I was on vacation, early last year, and saw a t shirt, with the Warner Brother’s logo, and the script, above and below the shield, admonishing the reader, “If ya see da poleece, WARN-A-BRUTHA!”
(this will be relevant soon. Be patient.)
The other day, I was watching our grease board, where the registrars enter each patient’s name, and a summary of their complaint. I was (unpleasantly) surprised to note one fresh entry, asserting that the named patient, an infant, had “difficulty breathing”.
I directed my MA to go see that patient, and assess this complaint.
He promptly entered one of the exam rooms with this child, obtaining vital signs, and telling me, “Reltney, I think you want to see this kid, next!”
I entered to see an infant, with audible rhonchi (coarse breath sounds). The heartrate wasn’t awful, the respiratory rate was sort of elevated, and the oxygen was 94 %. Not perfect, but OK. This child was retracting wherein the skin beneath the lower margin of the ribs was being drawn in, a little, with each inspiration. We administered a breathing treatment, in hopes of resolution of the rhonchi, and less effort of breathing.

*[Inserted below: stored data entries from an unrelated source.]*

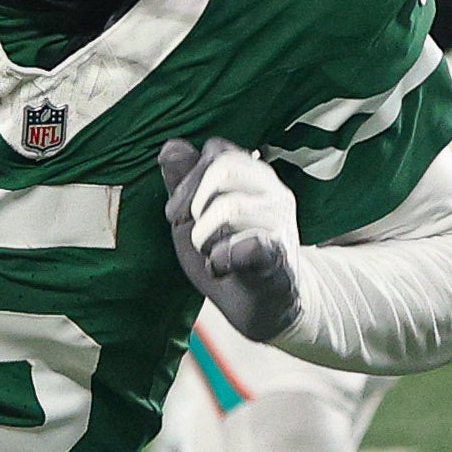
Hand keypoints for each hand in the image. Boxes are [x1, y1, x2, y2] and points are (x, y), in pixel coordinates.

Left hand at [158, 135, 302, 340]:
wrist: (263, 306)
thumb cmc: (229, 255)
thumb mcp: (196, 216)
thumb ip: (184, 181)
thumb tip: (170, 145)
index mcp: (254, 176)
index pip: (217, 151)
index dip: (189, 177)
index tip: (179, 211)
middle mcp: (273, 191)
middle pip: (223, 169)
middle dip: (193, 202)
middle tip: (192, 232)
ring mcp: (281, 222)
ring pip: (230, 207)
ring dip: (204, 236)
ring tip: (210, 254)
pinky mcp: (281, 256)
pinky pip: (250, 244)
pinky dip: (222, 257)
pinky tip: (221, 266)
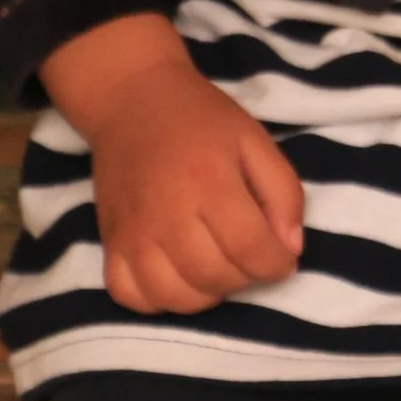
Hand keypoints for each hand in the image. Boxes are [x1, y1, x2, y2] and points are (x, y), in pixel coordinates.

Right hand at [41, 12, 306, 313]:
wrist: (132, 100)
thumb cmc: (201, 119)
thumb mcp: (256, 141)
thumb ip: (284, 195)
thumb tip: (290, 250)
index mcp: (210, 181)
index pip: (251, 249)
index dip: (277, 265)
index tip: (282, 258)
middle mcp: (167, 213)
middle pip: (215, 277)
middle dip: (245, 278)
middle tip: (248, 255)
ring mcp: (133, 233)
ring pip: (175, 297)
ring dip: (207, 294)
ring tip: (217, 267)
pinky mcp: (109, 242)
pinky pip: (131, 296)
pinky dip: (158, 300)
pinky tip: (177, 277)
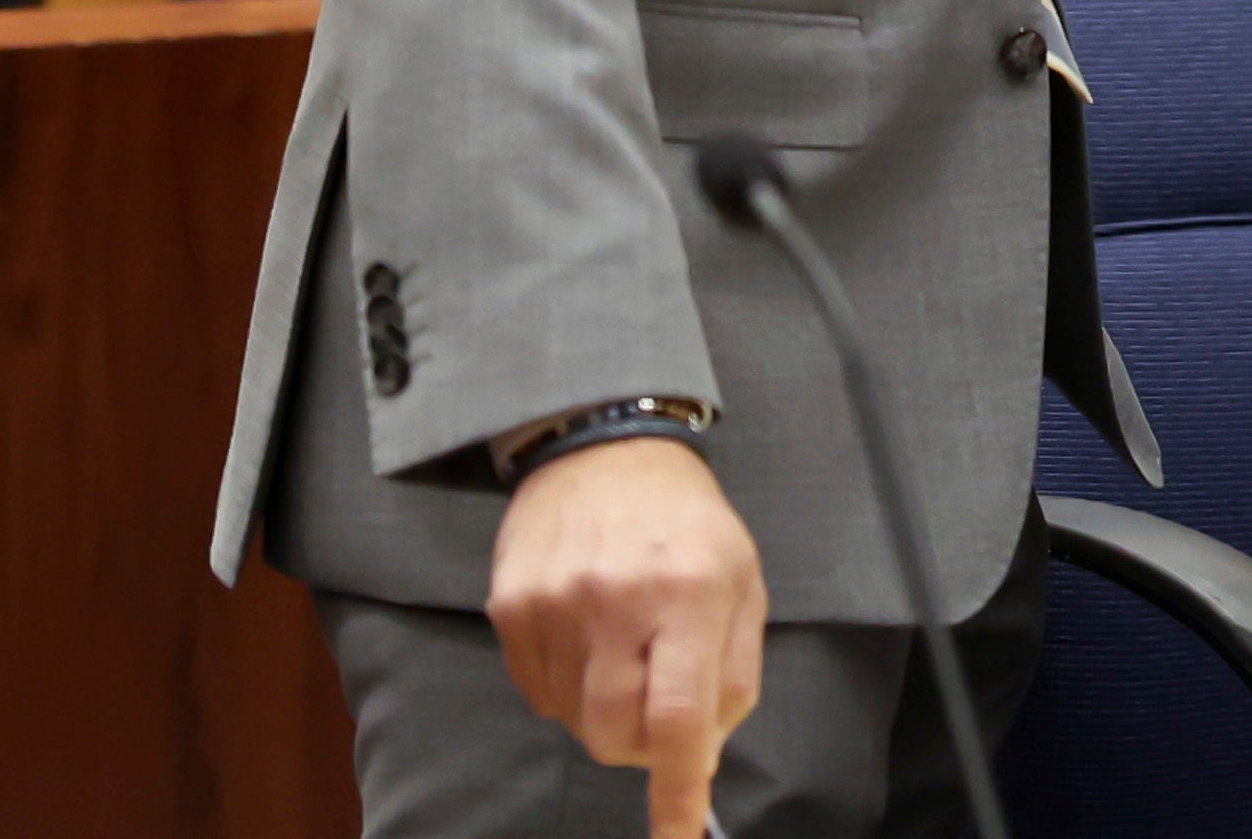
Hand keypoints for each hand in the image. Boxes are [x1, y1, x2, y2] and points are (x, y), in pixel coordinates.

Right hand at [486, 434, 766, 838]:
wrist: (604, 451)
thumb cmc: (687, 524)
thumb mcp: (742, 582)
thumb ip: (733, 673)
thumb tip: (704, 757)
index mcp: (687, 593)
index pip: (679, 715)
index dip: (677, 788)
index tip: (677, 836)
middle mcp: (615, 601)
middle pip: (614, 734)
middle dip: (641, 745)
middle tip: (660, 706)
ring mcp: (553, 605)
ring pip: (574, 720)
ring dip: (605, 711)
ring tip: (624, 649)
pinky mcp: (509, 607)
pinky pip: (537, 693)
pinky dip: (568, 689)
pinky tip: (587, 639)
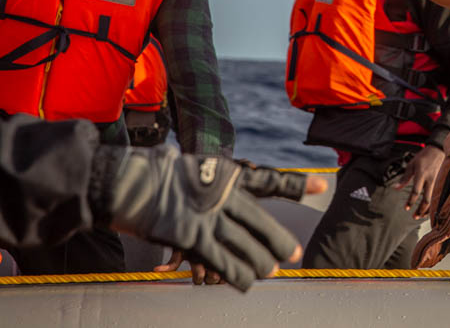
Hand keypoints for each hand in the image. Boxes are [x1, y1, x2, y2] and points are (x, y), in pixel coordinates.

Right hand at [103, 146, 326, 290]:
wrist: (125, 181)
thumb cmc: (152, 170)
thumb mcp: (188, 164)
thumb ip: (208, 178)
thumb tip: (216, 186)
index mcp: (226, 173)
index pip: (269, 180)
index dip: (297, 185)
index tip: (323, 187)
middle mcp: (223, 195)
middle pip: (262, 223)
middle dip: (278, 241)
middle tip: (292, 254)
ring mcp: (209, 218)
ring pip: (246, 246)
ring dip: (260, 262)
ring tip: (270, 272)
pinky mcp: (192, 238)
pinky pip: (222, 261)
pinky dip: (236, 276)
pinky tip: (246, 284)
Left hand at [396, 145, 445, 218]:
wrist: (437, 151)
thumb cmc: (423, 157)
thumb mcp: (411, 165)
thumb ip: (405, 178)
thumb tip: (396, 188)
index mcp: (421, 175)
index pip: (416, 191)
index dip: (410, 201)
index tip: (406, 208)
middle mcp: (430, 180)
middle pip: (427, 199)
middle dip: (420, 210)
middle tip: (414, 217)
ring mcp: (437, 182)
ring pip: (433, 200)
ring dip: (427, 210)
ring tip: (420, 216)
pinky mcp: (440, 183)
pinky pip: (437, 197)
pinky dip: (433, 205)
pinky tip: (429, 210)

After the treatment, the rhonchi had improved, just a little, and the retractions might have maybe, sort of, kinda improved. I asked the parents to hold on a while, to see how the child progressed.
I rechecked in another ten minutes, and the retractions had definitely gotten worse. Vitals were still not awful, but one of the principles of treating children is that they generally tend to do OK when ill, until, abruptly, they do not. I was concerned that this child was running out of steam, and approaching a crash. So, I called ED, gave report, and sent the child over.
Subsequently, I was talking to the registrar supervisor, and told the story with which I started this story. I amended it to read, “If you or the mother think that the child is sick, warn a brotha!”
And, in this scenario, my pale ass is the “Brutha” in question.